_Assigned task_
Everything in the records below should be set down again, word for word.

_The data_
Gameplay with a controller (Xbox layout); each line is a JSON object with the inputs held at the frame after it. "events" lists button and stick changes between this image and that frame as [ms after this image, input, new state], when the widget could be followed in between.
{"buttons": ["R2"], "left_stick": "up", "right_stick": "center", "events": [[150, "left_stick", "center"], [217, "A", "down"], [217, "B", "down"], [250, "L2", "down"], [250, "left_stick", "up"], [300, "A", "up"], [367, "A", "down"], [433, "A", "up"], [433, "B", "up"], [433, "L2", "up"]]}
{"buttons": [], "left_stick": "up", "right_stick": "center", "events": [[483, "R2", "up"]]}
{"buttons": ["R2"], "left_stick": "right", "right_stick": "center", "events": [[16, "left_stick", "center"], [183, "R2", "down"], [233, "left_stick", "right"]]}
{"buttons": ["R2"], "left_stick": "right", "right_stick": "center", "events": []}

_Answer space_
Gameplay with a controller (Xbox layout); each line is a JSON object with the inputs held at the frame after it. "events" lists button and stick changes between this image and that frame as [ms after this image, input, new state], when the widget could be followed in between.
{"buttons": ["R2"], "left_stick": "up", "right_stick": "center", "events": [[150, "left_stick", "center"], [217, "A", "down"], [217, "B", "down"], [250, "L2", "down"], [250, "left_stick", "up"], [300, "A", "up"], [367, "A", "down"], [433, "A", "up"], [433, "B", "up"], [433, "L2", "up"]]}
{"buttons": [], "left_stick": "up", "right_stick": "center", "events": [[483, "R2", "up"]]}
{"buttons": ["R2"], "left_stick": "right", "right_stick": "center", "events": [[16, "left_stick", "center"], [183, "R2", "down"], [233, "left_stick", "right"]]}
{"buttons": ["R2"], "left_stick": "right", "right_stick": "center", "events": []}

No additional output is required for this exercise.